Where Gottschalk is (unfortunately) wrong: Nostalgia shows forever

The presenter believes that today’s music does not provide material for future retro shows. Unfortunately it is false.

Kim Wilde. Chris Norman. Nick Kershaw. Peter Schilling. Thomas Anders. Marc Almond. Whoever falls in esctatic memory for these names has a good Saturday in front of him: there is namely at 20:15 clock at ZDF one of this kind occupied “tribute to an unforgettable decade”.

That is, of course, the 80s, currently in Hollywood (one remake chasing the other), the streaming television (“Stranger Things”) and of course in the music world as a gold donkey, er, be milked, as much as that goes.

Because who was a child at the time, has now accumulated enough household income to invest it in memory moments with Nostalgia tax.

No wonder then that moderator Thomas Gottschalk – also a product of this decade – much of what was then in the German and Austrian charts played up and down, gathered around. The music of that time, he says in the promo for the show, “still works today.” How true.

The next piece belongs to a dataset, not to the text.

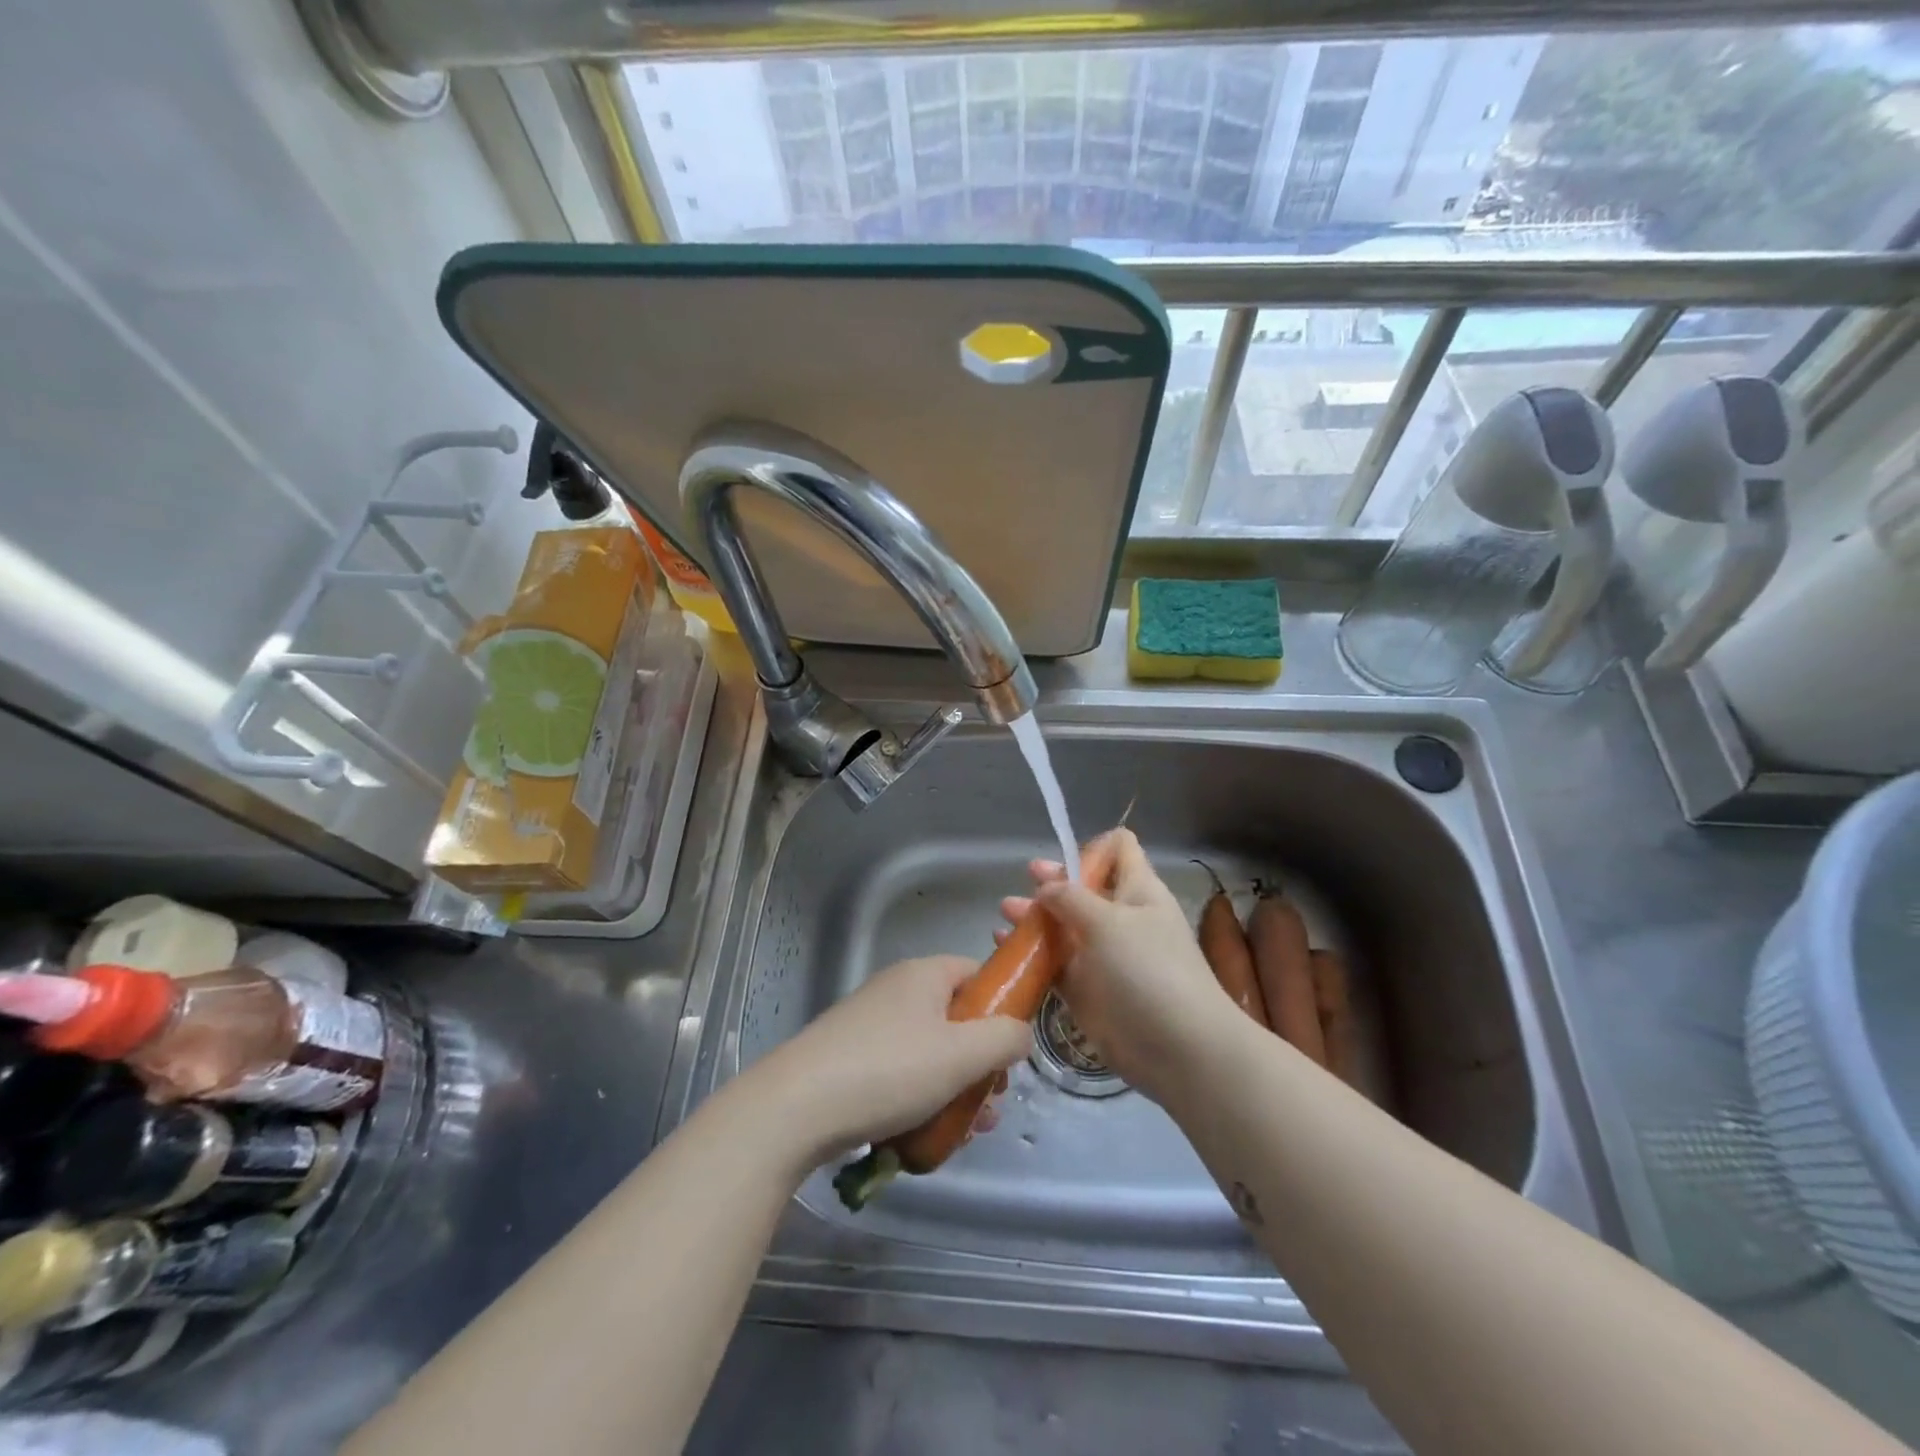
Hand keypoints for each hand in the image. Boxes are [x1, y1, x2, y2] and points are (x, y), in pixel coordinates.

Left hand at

So moved, however, Gottschalk sits in the next breath of the mother of all cultural errors: “I am convinced,” he says, “that in 2050 will not make such a program about the Noughties or about what in 2019 was musically on the way. I do not think that Ariana Grande will appear on any show then either.” A wonderful saga to catch on. Because music transfiguration, no matter what decade it affects, is mainly a statistical problem that you easily sit on, but you can also easily help.

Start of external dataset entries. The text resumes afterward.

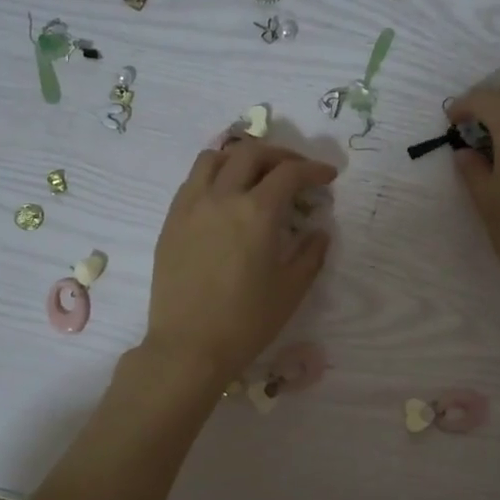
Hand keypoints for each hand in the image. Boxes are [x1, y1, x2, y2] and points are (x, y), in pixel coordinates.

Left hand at [142, 139, 336, 391]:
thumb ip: (311, 254)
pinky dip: (215, 174)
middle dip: (281, 155)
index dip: (314, 169)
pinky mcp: (172, 220)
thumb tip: (319, 231)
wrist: (189, 347)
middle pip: (251, 153)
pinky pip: (193, 180)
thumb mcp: (291, 290)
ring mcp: (191, 206)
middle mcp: (222, 197)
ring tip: (256, 173)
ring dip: (241, 157)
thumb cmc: (246, 322)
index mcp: (256, 212)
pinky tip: (225, 195)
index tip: (328, 176)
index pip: (289, 173)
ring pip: (215, 157)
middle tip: (297, 171)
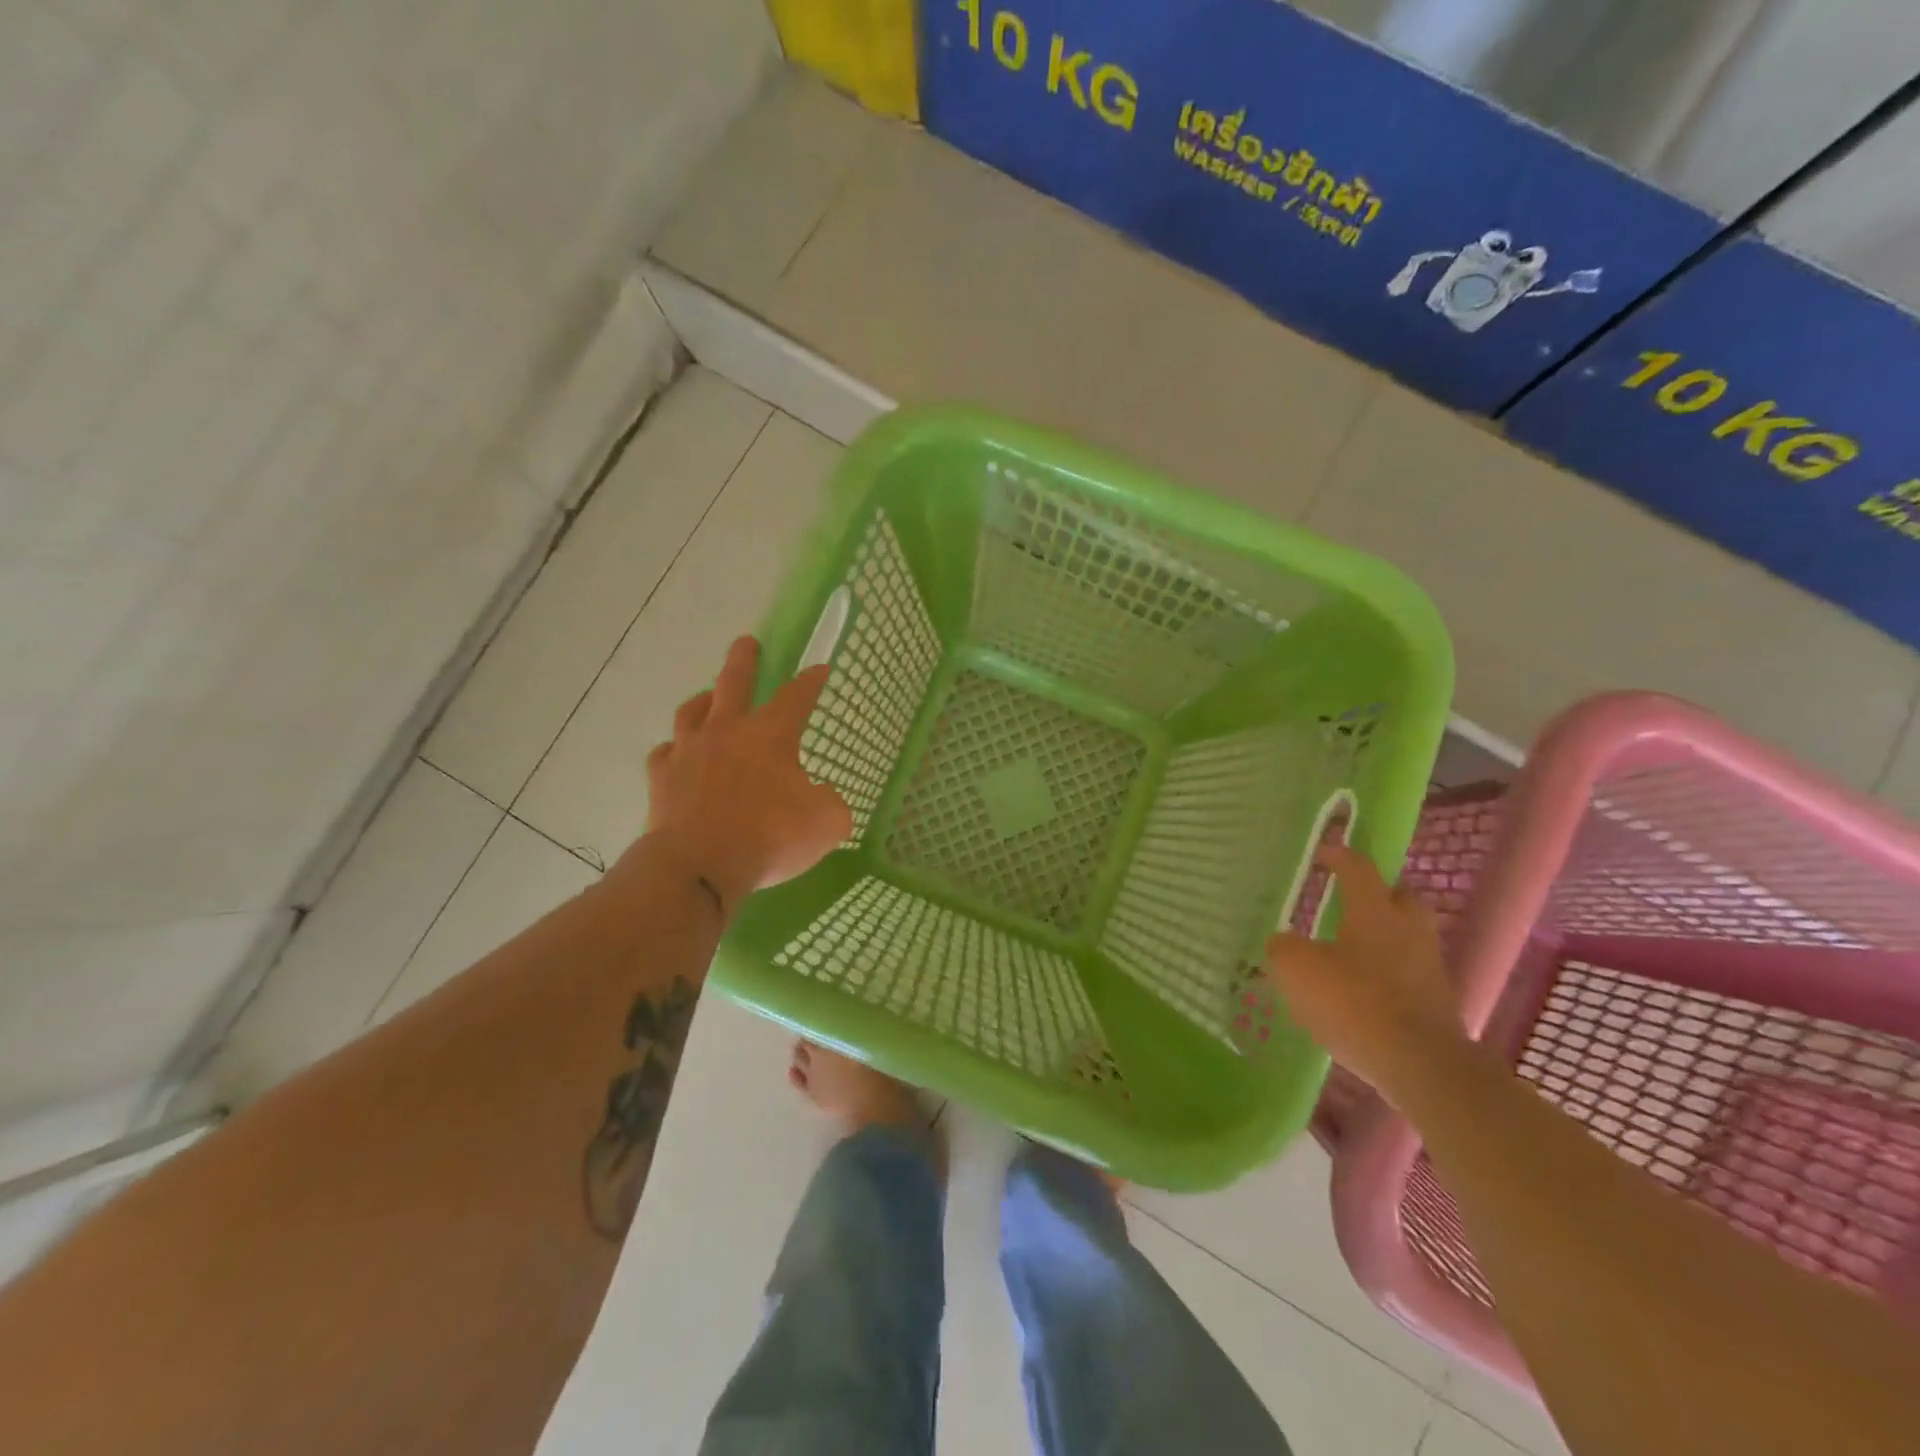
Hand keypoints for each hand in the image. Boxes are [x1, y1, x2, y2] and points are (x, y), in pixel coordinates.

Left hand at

In retrospect, the love of the music of a decade collapses quickly under the pressure of everyday charts. A few handful of memorable songs face many, many, many others.

1988 was the most successful song by Milli Vanilli, which then turned out to be a fake band, 1989 by, well, David Hasselhoff. Number 9 in 1987: “Guten Morgen, liebe Sorgen”. The ratio of standout to meter was once the same as it is today. Only one hears the meter goods of today constantly, whose predecessors have already been graciously given to oblivion.

It is not surprising that the nuances of the noughties have passed those who have already left the current pop scene. The decade was very productive: “Kid A” by Radiohead, “Back To Black” by Amy Winehouse, the black album or “Blueprint” by Jay Z, the White Stripes and much of Kanye West are artistically well. Also suitable for later nostalgia are the Zero Years of U2, Coldplay, Justin Timberlake, Norah Jones, Alicia Keys, James Blunt. And so on. Pop music works through the emotional charge that you give it – and just as the Saturday night television show invites the next generation, the generation after the next, to bring their music to life.

And who was there knows: now brought out acts like Thomas Anders (Modern Talking!) or Kim Wilde would have been glad in the 1980s, if someone had taken them as seriously as today Ariana Grande is taken seriously.